In the past week, three fires in the informal settlements in the municipalities of Lepe and Lucena del Puerto, in the southern province of Huelva, have destroyed the workers’ only alternative accommodation when they arrive in Spain. Local governments have so far ignored the more than 170 people now left out in the open. Some have lost their papers and belongings and are even more vulnerable, said Olivier De Schutter, the Special Rapporteur on extreme poverty and human rights.
“These incidents further highlight the urgent need to regularise the working conditions of migrant workers and thus to ensure decent working and housing conditions,” De Schutter said. “Local administrations, agricultural employers and companies need to seek in an urgent and coordinated manner a solution to end the situation of degradation in which seasonal agricultural workers live.”
In June, the Special Rapporteur called on the authorities to ensure that migrant workers were guaranteed conditions, including access to adequate healthcare, that meet international standards. A month later, the situation is deteriorating alarmingly each day, made worse amid the COVID-19 pandemic.
“This reality of fires and inhumane conditions in the shanty towns cannot be tolerated any longer,” the expert said. “Local governments have remained silent for too long and need to provide now a timely and adequate response.”
De Schutter welcomed ongoing investigations by the Defensor Del Pueblo, the Spanish national human rights institution, after last week’s fires. “The Ombudsman is giving visibility to a neglected humanitarian problem and to a situation that needs to be solved,” he said.
The expert has been in contact in the past month with the Government of Spain and concerned companies on these issues.
The expert: Mr.

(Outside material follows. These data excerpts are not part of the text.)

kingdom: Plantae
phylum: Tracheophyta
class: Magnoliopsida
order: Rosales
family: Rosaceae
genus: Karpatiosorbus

Olivier De Schutter was appointed as the UN Special Rapporteur on extreme poverty and human rights by the UN Human Rights Council on 1 May 2020.
The Special Rapporteurs are part of what is known as the Special Procedures of the Human Rights Council. Special Procedures, the largest body of independent experts in the UN Human Rights system, is the general name of the Council’s independent fact-finding and monitoring mechanisms that address either specific country situations or thematic issues in all parts of the world. Special Procedures experts work on a voluntary basis; they are not UN staff and do not receive a salary for their work. They are independent from any government or organisation and serve in their individual capacity.